* _Passage_
Intense diplomacy in recent days sought to avert a wider war in the Middle East following the killings of Iran-aligned militant leaders, while international mediators invited Israel and Hamas to resume stalled talks toward a long-sought Gaza truce and hostage-release deal.
AFP journalists said hundreds of Palestinians fled northern neighborhoods of Khan Yunis, southern Gaza’s main city already ravaged by months of bombardment and battles, after Israel issued fresh evacuation orders in the early morning.
The military dropped leaflets and sent mobile phone messages warning of “dangerous combat” in Al-Jalaa district and telling Palestinian residents to leave the area, which until Sunday was designated a humanitarian safe zone.
Similar evacuation orders have preceded major military incursions, often forcing Palestinians displaced numerous times by the war to pack up and leave for safety.
The UN agency for Palestinian refugees, UNRWA, said that “just in the past few days, more than 75,000 people have been displaced in southwest Gaza.” The entire territory has a population of about 2.4 million people.
The military said in a statement its forces were “about to operate against the terrorist organizations in the area,” calling on “the remaining population left in the Al-Jalaa neighborhood to temporarily evacuate.”
Families gathered their meagre belongings as crowds of people left Al-Jalaa, some loading mattresses, clothing and cooking utensils into pick-up trucks. Others took to the road on foot.
Umm Sami Shahada, a 55-year-old displaced Palestinian, said she had “fled Gaza City at the start of the war for Khan Yunis,” hoping to find shelter.
“My daughter was killed in bombardment, so we went to Rafah, then we came back here, and now with this new evacuation order we don’t know where to go,” she said.
In northern Gaza, an Israeli air strike on Friday killed at least 93 people at a religious school housing displaced Palestinians, according to civil defense rescuers, sparking international condemnation.
Israel said it targeted militants operating out of Gaza City’s Al-Tabieen school and mosque with “precise munitions,” declaring that “at least 19 Hamas and Islamic Jihad terrorists were eliminated.”
The death toll, which AFP could not independently verify, would be one of the largest from a single strike since the war began.
Mahmud Bassal, spokesman for the civil defense agency in Hamas-run Gaza, said on Sunday that identifying the victims could take at least two days as “we have many bodies torn into pieces” and “shredded or burnt by the bombs.”
Hamas in a statement called Arab and Muslim nations to “take effective decisions” to stop the war and demanded an urgent UN Security Council meeting to force Israel “to stop the aggression and genocide.”

* _Material provided_
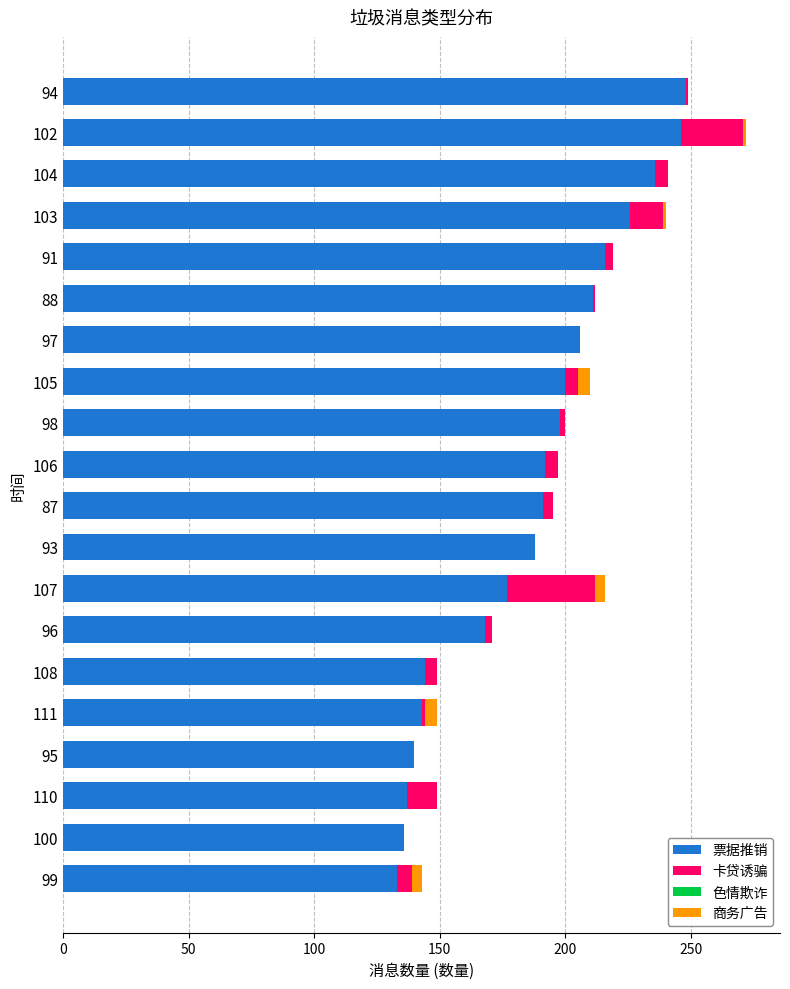

What is the total value across all series at 100?

136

* _What the task asks_
Render this sentence from the Gaza passage in Spanish: "Similar evacuation orders have preceded major military incursions, often forcing Palestinians displaced numerous times by the war to pack up and leave for safety."

* _Task response_
Órdenes de evacuación similares han precedido a grandes incursiones militares, obligando a menudo a palestinos desplazados en numerosas ocasiones por la guerra a recoger sus pertenencias y marcharse en busca de seguridad.